++++ DATASET ++++

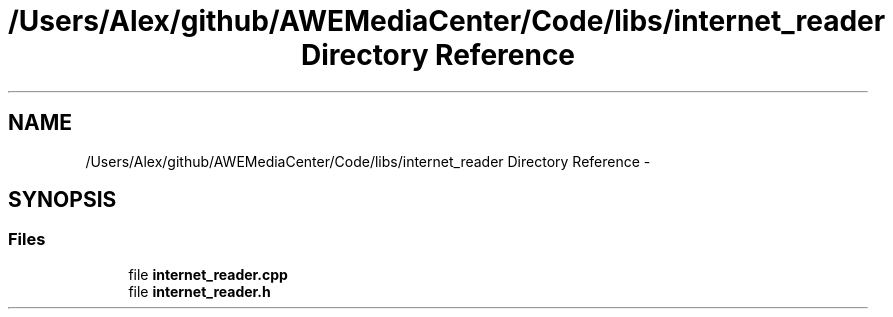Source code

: .TH "/Users/Alex/github/AWEMediaCenter/Code/libs/internet_reader Directory Reference" 3 "Sat May 10 2014" "Version 0.1" "AWE Media Center" \" -*- nroff -*-
.ad l
.nh
.SH NAME
/Users/Alex/github/AWEMediaCenter/Code/libs/internet_reader Directory Reference \- 
.SH SYNOPSIS
.br
.PP
.SS "Files"

.in +1c
.ti -1c
.RI "file \fBinternet_reader\&.cpp\fP"
.br
.ti -1c
.RI "file \fBinternet_reader\&.h\fP"
.br
.in -1c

++++

DIRECTIVE
Could you copy the lines above exactly and skip the images?

WRITTEN SOLUTION
Source code

: .TH "/Users/Alex/github/AWEMediaCenter/Code/libs/internet_reader Directory Reference" 3 "Sat May 10 2014" "Version 0.1" "AWE Media Center" \" -*- nroff -*-
.ad l
.nh
.SH NAME
/Users/Alex/github/AWEMediaCenter/Code/libs/internet_reader Directory Reference \- 
.SH SYNOPSIS
.br
.PP
.SS "Files"

.in +1c
.ti -1c
.RI "file \fBinternet_reader\&.cpp\fP"
.br
.ti -1c
.RI "file \fBinternet_reader\&.h\fP"
.br
.in -1c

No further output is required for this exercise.